▶ **PAGE EXCERPT**:
Single by Kent

from the album Vapen & ammunition
- Released: 4 November 2002
- Genre: Alternative rock
- Label: BMG Sweden/RCA
- Songwriter(s): Joakim Berg

Kent singles chronology
| "Kärleken väntar" (2002) | "FF / VinterNoll2" (2002) | "Max 500" (2005) |

Music video
- "FF" on YouTube

= FF / VinterNoll2 =

2002 single by Kent

"FF / VinterNoll2" is a single CD by the Swedish band Kent released in November 2002. It was released as the third single from their fifth studio album, Vapen & Ammunition.

The single actually comes with two CDs. The CD is a double A-side in gatefold cardboard picture sleeve. There are technically two covers of the album, and they are connected. The only difference being that one says FF and the other one says VinterNoll2.

The French singer Nancy Danino performs on the song "FF". "VinterNoll2" is featured in the videogame Guitar Hero: World Tour.

==Music video==
The music video for both "FF" and "VinterNoll2" was directed by Adam Berg. "VinterNoll2" features the band performing in a forest and it starts to snow. "FF" features a spotlight shining on band members and different happenings in the dark.

==Track listing==

| No. | Title | Music | Producer(s) | Length |
|---|---|---|---|---|
| 1. | "FF" (single version) | Joakim Berg | Kent, Martin Von Schmalensee, Zed | 4:12 |
| 2. | "VinterNoll2" (WinterZero2) | Berg | Kent, Stefan Boman | 4:24 |

==Charts==

===Weekly charts===

Weekly chart performance for "FF / VinterNoll2"
| Chart (2002–03) | Peak position |
|---|---|
| Finland (Suomen virallinen lista) | 10 |
| Norway (VG-lista) | 9 |
| Sweden (Sverigetopplistan) | 2 |

===Year-end charts===

Year-end chart performance for "FF / VinterNoll2"
| Chart (2002) | Position |
|---|---|
| Sweden (Sverigetopplistan) | 23 |
| Chart (2003) | Position |
| Sweden (Sverigetopplistan) | 93 |

==Certifications==
While charting in Sweden, "FF / VinterNoll2" was certified gold in 2002.

▶ **REQUIRED TASKS**:
A – List every chart in the weekly charts table of the FF / VinterNoll2 article, with the peak position given for each.
B – Answer these questions from the FF / VinterNoll2 article:
(i) Who directed the music video for both songs?
(ii) Which videogame features "VinterNoll2"?
(iii) How long is the single version of "FF"?
C – Return the passage of the FF / VinterNoll2 article starting at "2002 single by" and ending at "in the dark.", copied word for word.
Use only the FF / VinterNoll2 article, with no outside sources.

▶ **SUPPLIED INFORMATION**:
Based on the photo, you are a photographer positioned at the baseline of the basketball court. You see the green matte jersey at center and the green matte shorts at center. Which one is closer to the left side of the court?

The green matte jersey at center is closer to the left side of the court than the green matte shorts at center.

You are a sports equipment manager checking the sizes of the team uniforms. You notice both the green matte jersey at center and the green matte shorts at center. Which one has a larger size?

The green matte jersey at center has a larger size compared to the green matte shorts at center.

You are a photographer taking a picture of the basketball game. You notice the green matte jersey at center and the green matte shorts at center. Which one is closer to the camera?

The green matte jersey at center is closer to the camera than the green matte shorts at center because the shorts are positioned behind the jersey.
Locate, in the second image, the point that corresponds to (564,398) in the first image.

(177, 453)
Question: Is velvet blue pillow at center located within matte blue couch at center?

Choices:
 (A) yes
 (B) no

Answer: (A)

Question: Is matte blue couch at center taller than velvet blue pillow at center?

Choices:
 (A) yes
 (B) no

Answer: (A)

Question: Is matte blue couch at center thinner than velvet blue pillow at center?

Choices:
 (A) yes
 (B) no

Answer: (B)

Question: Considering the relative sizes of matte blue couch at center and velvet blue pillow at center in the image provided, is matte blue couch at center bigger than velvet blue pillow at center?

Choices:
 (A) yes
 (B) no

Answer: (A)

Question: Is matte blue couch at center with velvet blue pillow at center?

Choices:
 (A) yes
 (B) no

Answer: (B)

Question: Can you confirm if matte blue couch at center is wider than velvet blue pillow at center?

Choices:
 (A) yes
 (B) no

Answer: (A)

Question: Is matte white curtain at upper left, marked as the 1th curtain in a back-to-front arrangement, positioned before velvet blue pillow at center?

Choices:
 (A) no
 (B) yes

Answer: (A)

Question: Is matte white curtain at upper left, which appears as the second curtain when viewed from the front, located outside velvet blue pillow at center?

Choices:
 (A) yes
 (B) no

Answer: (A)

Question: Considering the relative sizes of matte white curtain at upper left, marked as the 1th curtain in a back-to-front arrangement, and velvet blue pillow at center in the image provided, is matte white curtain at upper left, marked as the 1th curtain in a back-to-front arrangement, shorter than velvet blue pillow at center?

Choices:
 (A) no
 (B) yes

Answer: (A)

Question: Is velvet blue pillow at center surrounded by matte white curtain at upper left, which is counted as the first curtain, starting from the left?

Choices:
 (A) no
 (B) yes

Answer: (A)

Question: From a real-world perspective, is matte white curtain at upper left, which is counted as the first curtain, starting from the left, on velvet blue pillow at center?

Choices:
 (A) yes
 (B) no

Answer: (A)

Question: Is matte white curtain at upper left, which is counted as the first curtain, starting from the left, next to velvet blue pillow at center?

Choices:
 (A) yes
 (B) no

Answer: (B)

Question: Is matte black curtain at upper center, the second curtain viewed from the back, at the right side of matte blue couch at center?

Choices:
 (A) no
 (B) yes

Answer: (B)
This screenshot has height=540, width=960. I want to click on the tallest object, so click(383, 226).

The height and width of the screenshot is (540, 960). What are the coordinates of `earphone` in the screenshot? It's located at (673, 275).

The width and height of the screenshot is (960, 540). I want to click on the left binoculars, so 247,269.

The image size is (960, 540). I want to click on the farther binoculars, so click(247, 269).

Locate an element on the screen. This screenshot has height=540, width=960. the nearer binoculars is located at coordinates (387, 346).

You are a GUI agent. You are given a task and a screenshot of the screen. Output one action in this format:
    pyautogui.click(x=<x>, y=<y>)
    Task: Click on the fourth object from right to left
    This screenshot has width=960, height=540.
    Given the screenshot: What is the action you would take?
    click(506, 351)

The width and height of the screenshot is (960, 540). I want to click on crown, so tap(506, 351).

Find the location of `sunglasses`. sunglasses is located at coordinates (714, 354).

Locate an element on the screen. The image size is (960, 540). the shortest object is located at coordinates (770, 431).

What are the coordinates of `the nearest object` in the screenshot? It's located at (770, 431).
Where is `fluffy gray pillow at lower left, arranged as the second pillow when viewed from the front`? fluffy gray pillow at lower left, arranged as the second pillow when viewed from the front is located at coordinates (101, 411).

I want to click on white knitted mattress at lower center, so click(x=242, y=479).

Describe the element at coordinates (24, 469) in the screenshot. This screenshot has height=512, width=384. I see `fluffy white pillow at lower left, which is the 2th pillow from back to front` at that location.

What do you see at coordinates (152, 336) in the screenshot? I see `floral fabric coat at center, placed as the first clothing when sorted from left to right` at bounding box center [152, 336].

▶ **OUTPUTS FOR THE TASKS**:
A –
Finland (Suomen virallinen lista): 10
Norway (VG-lista): 9
Sweden (Sverigetopplistan): 2

B –
(i) Adam Berg
(ii) Guitar Hero: World Tour
(iii) 4:12

C –
2002 single by Kent

"FF / VinterNoll2" is a single CD by the Swedish band Kent released in November 2002. It was released as the third single from their fifth studio album, Vapen & Ammunition.

The single actually comes with two CDs. The CD is a double A-side in gatefold cardboard picture sleeve. There are technically two covers of the album, and they are connected. The only difference being that one says FF and the other one says VinterNoll2.

The French singer Nancy Danino performs on the song "FF". "VinterNoll2" is featured in the videogame Guitar Hero: World Tour.

==Music video==
The music video for both "FF" and "VinterNoll2" was directed by Adam Berg. "VinterNoll2" features the band performing in a forest and it starts to snow. "FF" features a spotlight shining on band members and different happenings in the dark.